Mar 26 2008 by Sue Scott, Evening Gazette
STUDENTS at Darlington College are being offered fast-track careers in the global metals industry thanks to a Stockton company.
Engineers from Siemens VAI MT were at the college’s Engineering Expo 2008 to help students capitalise on opportunities available through engineering apprenticeships.
They outlined the advantages offered by the apprenticeships’ combination of hands-on work-based training and college studies.
The Siemens VAI MT delegation included Rachel Harding, 20, who believes the career and world travel opportunities offered by the company are some of the best in the Siemens group.
At the age of 14, Rachel was the only girl in her class at school to take one of the then new vocational GCSEs in engineering.
Now she is in the final year of her modern apprenticeship and looking forward to starting a degree sponsored by Siemens VAI MT – followed by a masters and chartered engineer status.
In the four years since Rachel joined Siemens VAI MT, Stockton, she has worked on-site at a blast furnace in Vittoria, Brazil, and gained an NVQ Level 2 in Performing Engineering Operations and an ONC in Mechanical Engineering.
“I thought Brazil was brilliant – you get great opportunities here, it’s really good. There is an opportunity for me to go to China sometime this summer,” said Rachel.
Assistant engineer Joe Olley joined Siemens VAI MT as a Modern Apprentice in 2003 – since then he has worked in Brazil and India.
Joe had originally planned on joining the Army but his interview with Siemens VAI MT convinced him that a modern apprenticeship would guarantee him better long-term prospects.
In summer 2006 Joe flew out to Brazil for six weeks to work on the construction and commissioning of the CST No 3 blast furnace in Vittoria.

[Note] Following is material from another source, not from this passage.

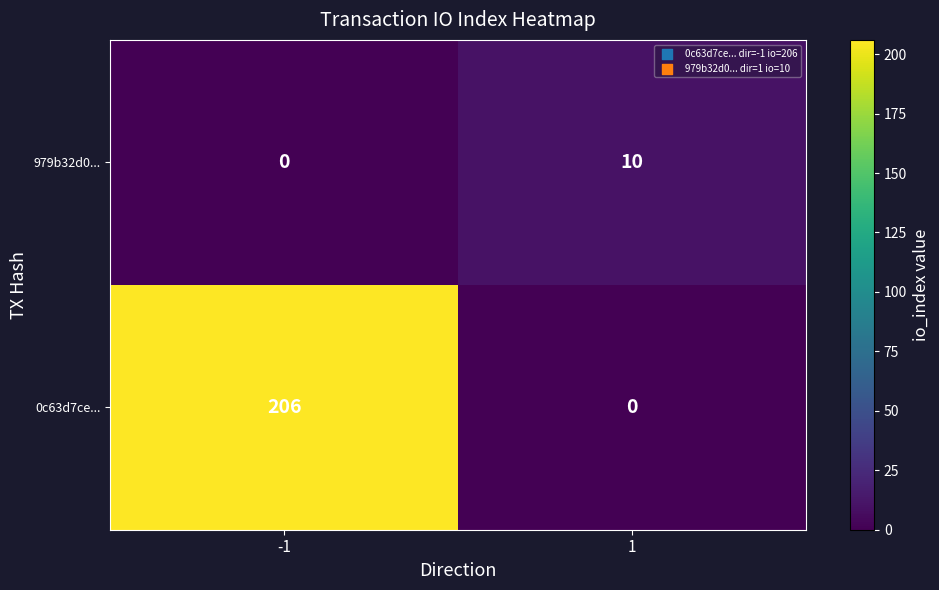

Count the number of categories in the chart.

2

Last year he enjoyed a three-month secondment with the sales department – including a sales trip to the SAIL (Steel Authority of India) Ranchi plant in India.
Siemens VAI MT is currently recruiting Modern Apprentices for September.
Meanwhile Darlington College is celebrating after scooping a national award for the high standard of its efforts to improve workforce skills.
The college was one of only a handful of organisations across the country to be given the unionlearn Quality Award.
The accolade - presented by Innovation, Universities and Skills Secretary John Denham - was handed to the college in recognition of its trade union education programmes.
Mr Denham praised the college for demonstrating unions and union learners are considered in the design, development and delivery of courses and programmes. Gaining the Quality Award also means the college is included on the unionlearn website, which receives more than 1.5m hits per month.
Five thousand unionlearn members are trained in a wide range of skills in the North-east every year. Those efforts were boosted further last year by the opening of a new trade union education centre at the college’s Haughton Road campus.
Director of higher education at the centre Keith Wilson said: “The award is a real achievement and a fitting endorsement of the set of unionlearn programmes we have under the leadership of our tutor co-ordinator Ken Smith.”